La raison pour laquelle j'insiste là dessus est que cette logique est encore avec nous. Quand nous parlons d'une «société » (la société française, la société jamaïcaine) nous parlons en réalité de gens organisés par un unique État-nation. C'est le modèle tacite, en tout cas. « Les Sociétés », sont en réalité des États, la logique des États est celle de la conquête et est au final identique à celle de l'esclavage. Il est vrai, entre les mains des apologistes de l'État, ceci se transforme en une plus bienveillante « dette sociale ». Il y a là une petite histoire qui nous est racontée, une sorte de mythe. Nous sommes tous nés avec une dette infinie envers la société qui nous a élevés [raised], cultivés [nurtured], nourris [fed] et habillés, envers tous ces morts depuis longtemps qui ont inventé notre langage et nos traditions, envers tous ceux qui ont rendu possible notre existence. Dans les temps anciens nous pensions que nous devions ça aux dieux (c'était remboursé par le sacrifice, ou bien le sacrifice était en fait seulement le paiement des intérêts – au final, c'était remboursé par la mort). Plus tard la dette fût adoptée par l'Etat, lui même une institution divine, avec les taxes comme substitut du sacrifice, et le service militaire pour la dette de vie. L'argent était simplement la forme concrète de cette relation sociale, la manière de la gérer. Les keynésiens aiment cette sorte de logique. De même divers types de socialistes, de sociaux-démocrates, et même de crypto-fascistes comme Auguste Comte (le premier, autant que je sache, à avoir forger l'expression « dette sociale »). Mais cette logique court à travers une bonne part de notre sens commun: considérez par exemple, l'expression, « payer sa dette à la société », ou « je sentais que je devais quelque chose à mon pays », ou « Je voulais donner quelque chose en retour ». Toujours, dans ce genre de cas, les droits et les obligations mutuelles, les engagements mutuels – le genre de relations que les gens authentiquement libres peuvent créer les une avec les autres – tendent à être subsumés en une conception de la « société » où nous sommes tous égaux seulement en tant que créditeurs absolus envers la figure (désormais invisible) du roi, qui tient la place de votre mère, et par extension, de l'humanité.

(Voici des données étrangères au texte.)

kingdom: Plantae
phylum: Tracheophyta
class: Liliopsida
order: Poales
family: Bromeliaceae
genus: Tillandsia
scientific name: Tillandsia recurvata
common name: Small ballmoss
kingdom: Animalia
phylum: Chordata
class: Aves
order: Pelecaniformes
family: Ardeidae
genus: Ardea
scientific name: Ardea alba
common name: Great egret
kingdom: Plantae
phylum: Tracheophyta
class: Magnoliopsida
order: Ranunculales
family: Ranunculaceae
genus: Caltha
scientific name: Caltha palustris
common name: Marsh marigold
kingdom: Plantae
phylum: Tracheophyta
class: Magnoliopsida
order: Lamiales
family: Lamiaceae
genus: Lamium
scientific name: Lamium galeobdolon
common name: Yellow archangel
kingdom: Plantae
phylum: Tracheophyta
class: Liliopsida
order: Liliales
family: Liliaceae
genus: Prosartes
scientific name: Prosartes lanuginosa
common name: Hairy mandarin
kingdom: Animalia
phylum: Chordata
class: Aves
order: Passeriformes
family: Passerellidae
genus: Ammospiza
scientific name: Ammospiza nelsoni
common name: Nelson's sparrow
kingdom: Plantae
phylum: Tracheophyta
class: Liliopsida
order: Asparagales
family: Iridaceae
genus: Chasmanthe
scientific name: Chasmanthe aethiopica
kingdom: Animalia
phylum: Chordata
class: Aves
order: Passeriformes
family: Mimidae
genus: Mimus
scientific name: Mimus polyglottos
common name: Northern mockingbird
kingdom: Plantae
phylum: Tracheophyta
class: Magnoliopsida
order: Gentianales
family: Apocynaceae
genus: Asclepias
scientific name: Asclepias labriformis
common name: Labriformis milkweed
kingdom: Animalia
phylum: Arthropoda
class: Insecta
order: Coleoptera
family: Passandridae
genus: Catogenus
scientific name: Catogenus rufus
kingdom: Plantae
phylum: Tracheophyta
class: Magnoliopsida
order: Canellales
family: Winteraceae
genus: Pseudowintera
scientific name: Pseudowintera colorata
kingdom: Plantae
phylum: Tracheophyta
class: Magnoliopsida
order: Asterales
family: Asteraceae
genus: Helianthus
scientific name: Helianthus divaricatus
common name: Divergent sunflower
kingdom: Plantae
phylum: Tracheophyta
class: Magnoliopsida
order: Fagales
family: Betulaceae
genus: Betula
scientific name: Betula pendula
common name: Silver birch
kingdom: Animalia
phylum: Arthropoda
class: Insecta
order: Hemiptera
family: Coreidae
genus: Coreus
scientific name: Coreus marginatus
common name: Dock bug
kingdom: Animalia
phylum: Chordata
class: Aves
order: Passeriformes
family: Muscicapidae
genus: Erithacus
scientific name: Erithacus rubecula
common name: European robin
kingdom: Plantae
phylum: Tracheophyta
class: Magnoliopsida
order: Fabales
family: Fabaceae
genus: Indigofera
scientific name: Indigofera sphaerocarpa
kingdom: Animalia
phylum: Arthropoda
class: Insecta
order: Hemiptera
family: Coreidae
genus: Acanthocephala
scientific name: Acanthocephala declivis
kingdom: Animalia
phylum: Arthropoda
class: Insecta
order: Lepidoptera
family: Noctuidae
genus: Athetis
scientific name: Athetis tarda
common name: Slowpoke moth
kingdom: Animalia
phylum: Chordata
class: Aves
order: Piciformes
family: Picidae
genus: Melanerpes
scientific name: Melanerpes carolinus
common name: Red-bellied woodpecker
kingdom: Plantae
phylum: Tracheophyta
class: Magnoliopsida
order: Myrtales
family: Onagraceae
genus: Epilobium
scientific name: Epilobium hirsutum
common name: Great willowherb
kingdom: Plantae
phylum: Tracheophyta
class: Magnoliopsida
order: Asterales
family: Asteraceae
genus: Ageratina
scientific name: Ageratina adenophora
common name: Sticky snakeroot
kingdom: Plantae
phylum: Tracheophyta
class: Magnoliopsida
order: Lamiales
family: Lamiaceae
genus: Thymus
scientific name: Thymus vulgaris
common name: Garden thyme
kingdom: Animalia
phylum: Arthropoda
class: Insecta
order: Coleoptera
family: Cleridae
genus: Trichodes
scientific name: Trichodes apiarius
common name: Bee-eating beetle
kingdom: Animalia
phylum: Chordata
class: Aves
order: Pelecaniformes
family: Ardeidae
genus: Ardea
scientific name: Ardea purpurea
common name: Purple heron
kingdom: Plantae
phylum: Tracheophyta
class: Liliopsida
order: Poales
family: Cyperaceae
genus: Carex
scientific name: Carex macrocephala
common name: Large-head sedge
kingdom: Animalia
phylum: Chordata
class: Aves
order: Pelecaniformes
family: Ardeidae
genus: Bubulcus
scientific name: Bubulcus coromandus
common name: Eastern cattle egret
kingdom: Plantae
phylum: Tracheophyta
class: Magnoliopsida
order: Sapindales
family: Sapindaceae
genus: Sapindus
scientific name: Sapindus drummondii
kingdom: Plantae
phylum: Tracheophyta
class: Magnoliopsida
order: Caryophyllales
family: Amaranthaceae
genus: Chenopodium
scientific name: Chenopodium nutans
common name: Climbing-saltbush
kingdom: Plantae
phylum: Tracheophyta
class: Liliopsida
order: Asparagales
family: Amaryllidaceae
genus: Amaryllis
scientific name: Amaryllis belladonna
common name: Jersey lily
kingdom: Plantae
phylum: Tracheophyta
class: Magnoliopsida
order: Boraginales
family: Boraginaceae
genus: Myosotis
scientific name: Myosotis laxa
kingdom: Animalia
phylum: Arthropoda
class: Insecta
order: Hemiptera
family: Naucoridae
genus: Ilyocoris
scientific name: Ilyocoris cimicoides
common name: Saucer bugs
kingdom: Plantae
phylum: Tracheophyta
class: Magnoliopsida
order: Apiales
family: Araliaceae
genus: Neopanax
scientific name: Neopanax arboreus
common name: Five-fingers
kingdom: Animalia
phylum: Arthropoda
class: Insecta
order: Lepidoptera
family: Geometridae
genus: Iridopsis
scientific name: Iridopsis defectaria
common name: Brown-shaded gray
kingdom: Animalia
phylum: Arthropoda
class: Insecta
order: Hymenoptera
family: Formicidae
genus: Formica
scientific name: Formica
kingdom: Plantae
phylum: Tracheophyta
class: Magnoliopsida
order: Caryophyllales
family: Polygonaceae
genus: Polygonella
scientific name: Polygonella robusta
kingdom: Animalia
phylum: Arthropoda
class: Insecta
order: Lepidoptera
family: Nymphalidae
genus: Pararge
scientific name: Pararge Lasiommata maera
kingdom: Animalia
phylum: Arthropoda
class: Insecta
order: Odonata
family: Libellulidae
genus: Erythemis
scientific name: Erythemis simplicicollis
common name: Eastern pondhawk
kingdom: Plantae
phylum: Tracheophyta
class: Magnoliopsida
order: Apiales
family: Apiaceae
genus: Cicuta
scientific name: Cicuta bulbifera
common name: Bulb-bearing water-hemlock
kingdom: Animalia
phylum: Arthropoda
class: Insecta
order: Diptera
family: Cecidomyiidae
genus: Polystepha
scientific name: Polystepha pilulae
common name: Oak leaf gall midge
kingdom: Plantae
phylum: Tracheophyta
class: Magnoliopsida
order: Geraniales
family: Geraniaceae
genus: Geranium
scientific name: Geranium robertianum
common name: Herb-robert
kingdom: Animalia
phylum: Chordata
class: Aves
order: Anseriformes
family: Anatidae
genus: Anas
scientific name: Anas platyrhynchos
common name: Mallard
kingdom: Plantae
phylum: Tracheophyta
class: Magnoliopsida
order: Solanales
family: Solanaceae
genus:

Ce que je suggère, donc, est qu'alors que les prétentions des marchés et les prétentions de la « société » sont souvent juxtaposées – et ont certainement une tendance à balancer d'avant en arrière de toute sorte de manière pratiques - elles sont au final fondées sur une logique très similaire de violence. Ce n'est pas non plus une simple affaire d'origines historiques qui peut être écartée comme quelque chose qui ne porte pas à conséquence: ni les États ni les marchés n'existent sans une menace constante d'usage de la force.
Nous pourrions demander, alors, quelle est l'alternative ?
[à suivre]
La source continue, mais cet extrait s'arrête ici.